GIVEN DATA -
[Start of section]

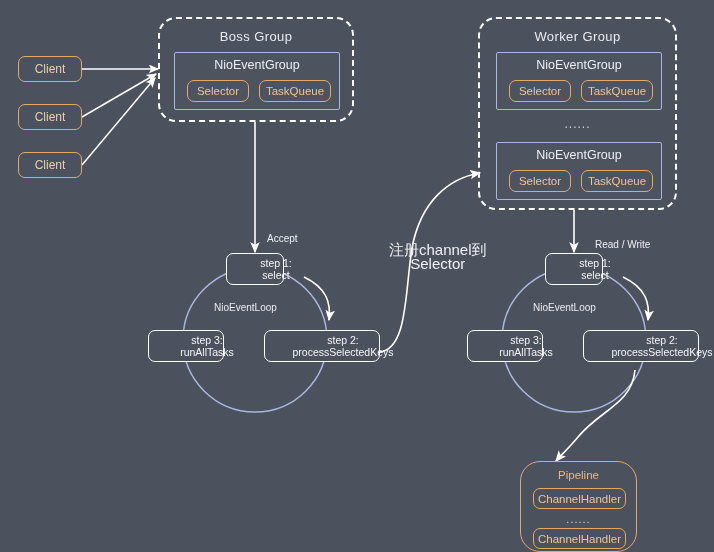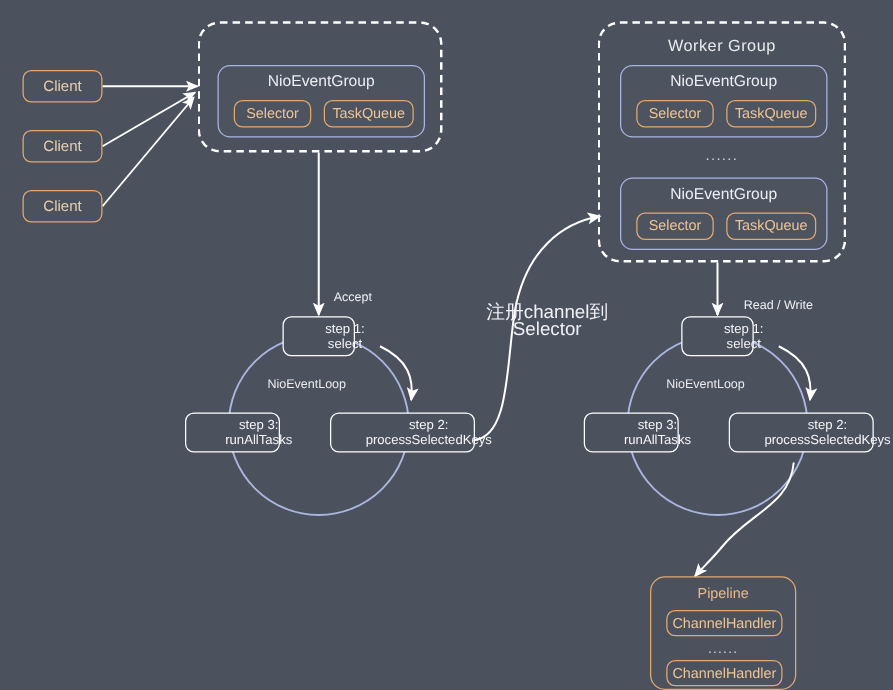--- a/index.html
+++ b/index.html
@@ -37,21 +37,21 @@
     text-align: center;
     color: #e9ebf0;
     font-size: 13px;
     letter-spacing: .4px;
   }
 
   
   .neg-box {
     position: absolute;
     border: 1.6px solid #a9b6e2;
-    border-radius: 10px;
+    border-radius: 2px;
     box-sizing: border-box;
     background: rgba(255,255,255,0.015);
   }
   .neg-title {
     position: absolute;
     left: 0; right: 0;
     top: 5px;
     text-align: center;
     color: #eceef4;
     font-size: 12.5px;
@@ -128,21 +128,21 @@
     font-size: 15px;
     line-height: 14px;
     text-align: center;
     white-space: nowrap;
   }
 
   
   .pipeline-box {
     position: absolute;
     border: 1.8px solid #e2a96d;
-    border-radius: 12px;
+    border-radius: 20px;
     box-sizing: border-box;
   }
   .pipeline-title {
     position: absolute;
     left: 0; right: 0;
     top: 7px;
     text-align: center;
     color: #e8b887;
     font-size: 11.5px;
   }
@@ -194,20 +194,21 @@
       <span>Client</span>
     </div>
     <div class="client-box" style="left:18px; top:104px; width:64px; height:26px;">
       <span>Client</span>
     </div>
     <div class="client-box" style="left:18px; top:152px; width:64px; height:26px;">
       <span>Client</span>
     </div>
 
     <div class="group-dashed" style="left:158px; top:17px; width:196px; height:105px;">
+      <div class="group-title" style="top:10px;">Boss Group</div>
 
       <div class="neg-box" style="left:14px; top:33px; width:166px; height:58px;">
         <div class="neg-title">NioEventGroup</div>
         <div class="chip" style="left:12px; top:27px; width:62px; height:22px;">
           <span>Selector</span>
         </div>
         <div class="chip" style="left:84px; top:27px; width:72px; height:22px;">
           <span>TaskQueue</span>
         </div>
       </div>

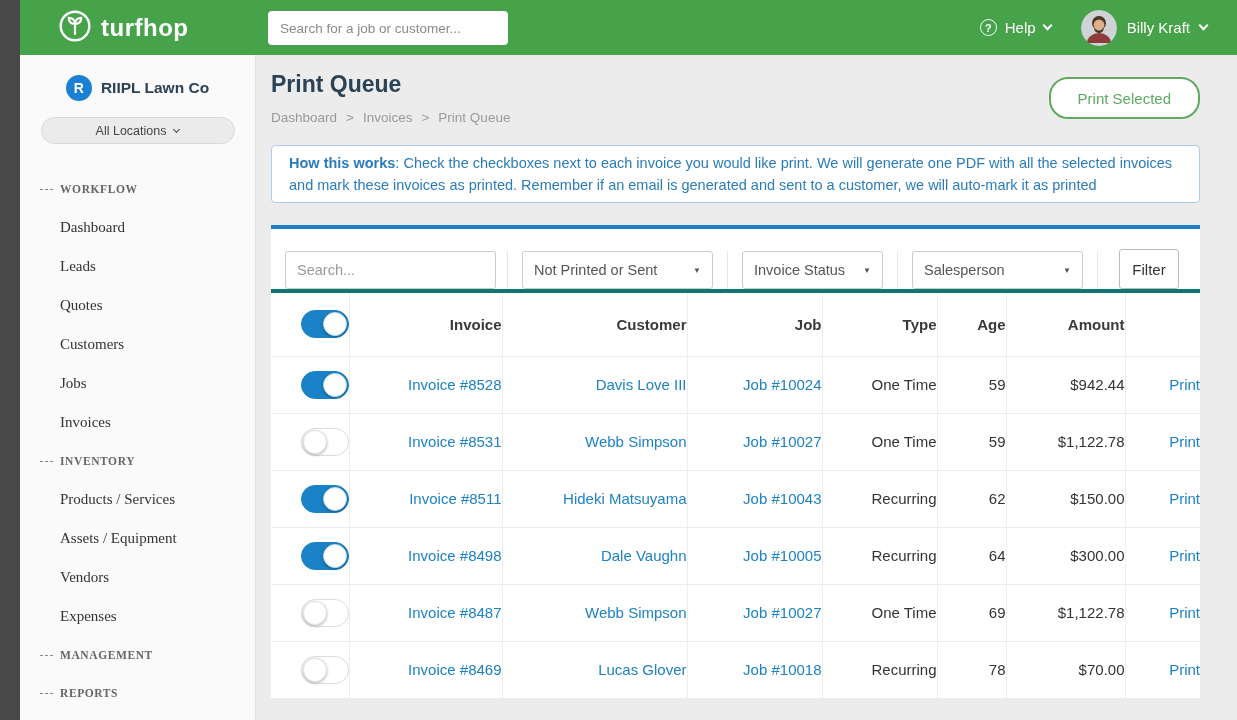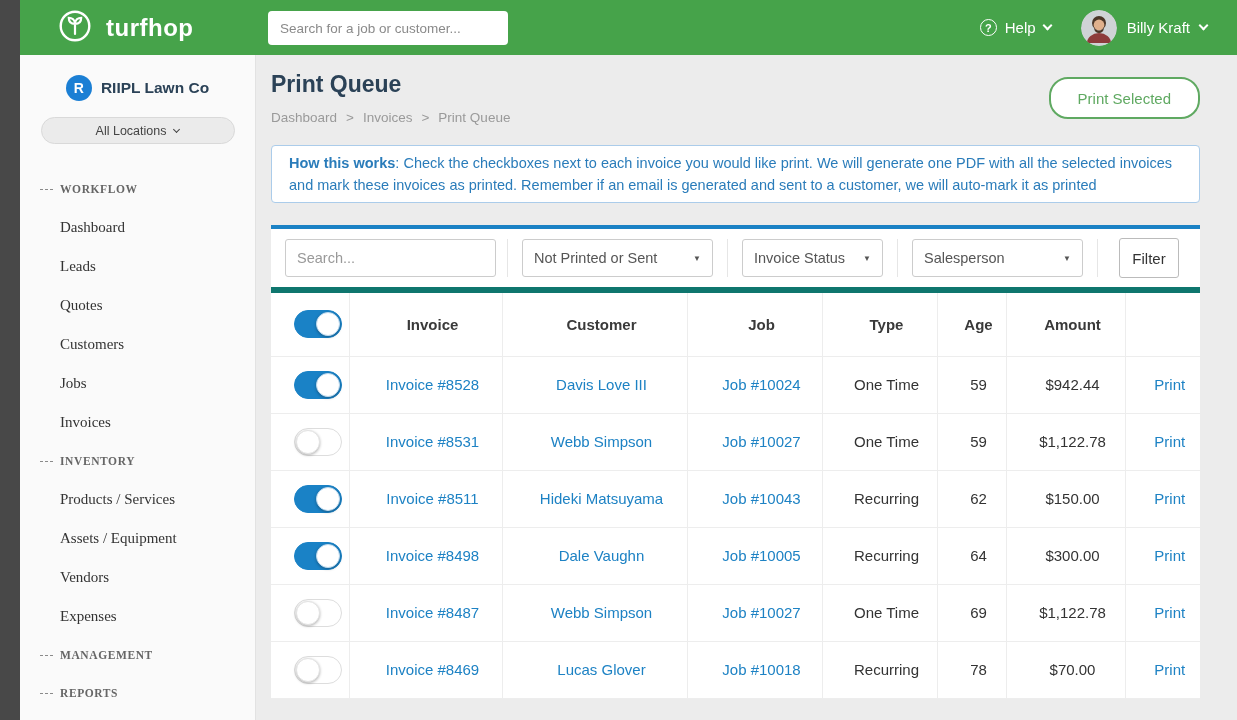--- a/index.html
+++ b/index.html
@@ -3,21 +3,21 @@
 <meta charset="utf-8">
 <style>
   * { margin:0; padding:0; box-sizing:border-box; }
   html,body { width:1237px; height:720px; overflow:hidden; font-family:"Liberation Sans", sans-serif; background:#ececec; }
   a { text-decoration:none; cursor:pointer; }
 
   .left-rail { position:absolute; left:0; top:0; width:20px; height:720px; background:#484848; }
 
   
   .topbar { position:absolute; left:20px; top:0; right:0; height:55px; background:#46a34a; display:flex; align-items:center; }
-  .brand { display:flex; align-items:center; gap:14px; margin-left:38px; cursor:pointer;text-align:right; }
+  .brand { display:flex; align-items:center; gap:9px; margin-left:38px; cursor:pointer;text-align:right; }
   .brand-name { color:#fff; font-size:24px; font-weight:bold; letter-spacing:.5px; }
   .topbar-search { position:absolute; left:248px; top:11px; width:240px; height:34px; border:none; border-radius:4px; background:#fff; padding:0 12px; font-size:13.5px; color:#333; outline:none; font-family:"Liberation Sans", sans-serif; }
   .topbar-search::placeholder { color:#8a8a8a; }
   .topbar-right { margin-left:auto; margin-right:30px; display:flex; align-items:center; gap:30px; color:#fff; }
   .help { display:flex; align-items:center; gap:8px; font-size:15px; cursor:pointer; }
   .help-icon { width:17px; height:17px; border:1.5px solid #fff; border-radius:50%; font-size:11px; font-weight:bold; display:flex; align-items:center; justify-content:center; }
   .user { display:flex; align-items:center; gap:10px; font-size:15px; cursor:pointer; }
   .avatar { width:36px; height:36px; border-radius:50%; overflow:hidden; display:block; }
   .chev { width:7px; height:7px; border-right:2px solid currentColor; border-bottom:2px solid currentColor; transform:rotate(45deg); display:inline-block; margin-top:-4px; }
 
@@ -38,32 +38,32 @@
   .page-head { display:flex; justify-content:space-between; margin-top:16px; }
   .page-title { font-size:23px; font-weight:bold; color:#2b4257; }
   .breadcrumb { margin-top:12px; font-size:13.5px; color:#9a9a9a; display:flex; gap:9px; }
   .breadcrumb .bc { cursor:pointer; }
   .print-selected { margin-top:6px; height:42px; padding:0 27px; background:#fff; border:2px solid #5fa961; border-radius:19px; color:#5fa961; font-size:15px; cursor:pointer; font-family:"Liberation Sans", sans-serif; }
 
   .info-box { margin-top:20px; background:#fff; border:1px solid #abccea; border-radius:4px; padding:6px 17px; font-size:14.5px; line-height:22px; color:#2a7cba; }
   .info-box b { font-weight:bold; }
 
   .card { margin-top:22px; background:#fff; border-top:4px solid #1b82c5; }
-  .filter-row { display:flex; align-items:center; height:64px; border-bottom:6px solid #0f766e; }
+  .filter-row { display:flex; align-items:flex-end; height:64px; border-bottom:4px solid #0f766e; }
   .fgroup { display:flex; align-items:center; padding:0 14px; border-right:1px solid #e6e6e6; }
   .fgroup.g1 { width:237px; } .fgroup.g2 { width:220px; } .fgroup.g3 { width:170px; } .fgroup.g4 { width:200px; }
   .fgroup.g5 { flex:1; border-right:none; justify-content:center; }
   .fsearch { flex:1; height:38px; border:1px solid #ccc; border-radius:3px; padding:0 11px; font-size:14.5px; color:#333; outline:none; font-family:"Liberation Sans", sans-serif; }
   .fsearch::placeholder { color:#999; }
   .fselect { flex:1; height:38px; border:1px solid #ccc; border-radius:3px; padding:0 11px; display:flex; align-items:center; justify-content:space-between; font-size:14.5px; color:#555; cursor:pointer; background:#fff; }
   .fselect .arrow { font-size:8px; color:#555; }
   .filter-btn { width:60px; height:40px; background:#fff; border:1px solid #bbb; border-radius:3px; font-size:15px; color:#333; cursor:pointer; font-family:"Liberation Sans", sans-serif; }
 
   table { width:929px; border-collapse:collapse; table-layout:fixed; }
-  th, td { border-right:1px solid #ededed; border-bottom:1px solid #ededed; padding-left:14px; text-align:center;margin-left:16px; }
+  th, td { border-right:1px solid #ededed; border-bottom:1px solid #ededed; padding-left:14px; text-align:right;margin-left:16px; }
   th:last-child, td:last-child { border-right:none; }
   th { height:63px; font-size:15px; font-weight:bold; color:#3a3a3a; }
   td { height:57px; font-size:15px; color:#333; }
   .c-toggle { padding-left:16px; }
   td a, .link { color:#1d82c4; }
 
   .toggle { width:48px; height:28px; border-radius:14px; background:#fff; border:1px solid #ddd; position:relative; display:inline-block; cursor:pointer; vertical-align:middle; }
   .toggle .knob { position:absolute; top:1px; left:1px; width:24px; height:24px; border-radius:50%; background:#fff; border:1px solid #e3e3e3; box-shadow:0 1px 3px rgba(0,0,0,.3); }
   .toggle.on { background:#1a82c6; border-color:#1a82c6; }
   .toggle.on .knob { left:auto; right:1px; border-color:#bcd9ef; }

[End of section]

PROMPT -
In the listing above, find the line containing "width:48px; height:28px; border-radius:14px;"; that line and every line after it, through the last, are to be retyped exactly.

RESULT OF THIS TASK -
   .toggle { width:48px; height:28px; border-radius:14px; background:#fff; border:1px solid #ddd; position:relative; display:inline-block; cursor:pointer; vertical-align:middle; }
   .toggle .knob { position:absolute; top:1px; left:1px; width:24px; height:24px; border-radius:50%; background:#fff; border:1px solid #e3e3e3; box-shadow:0 1px 3px rgba(0,0,0,.3); }
   .toggle.on { background:#1a82c6; border-color:#1a82c6; }
   .toggle.on .knob { left:auto; right:1px; border-color:#bcd9ef; }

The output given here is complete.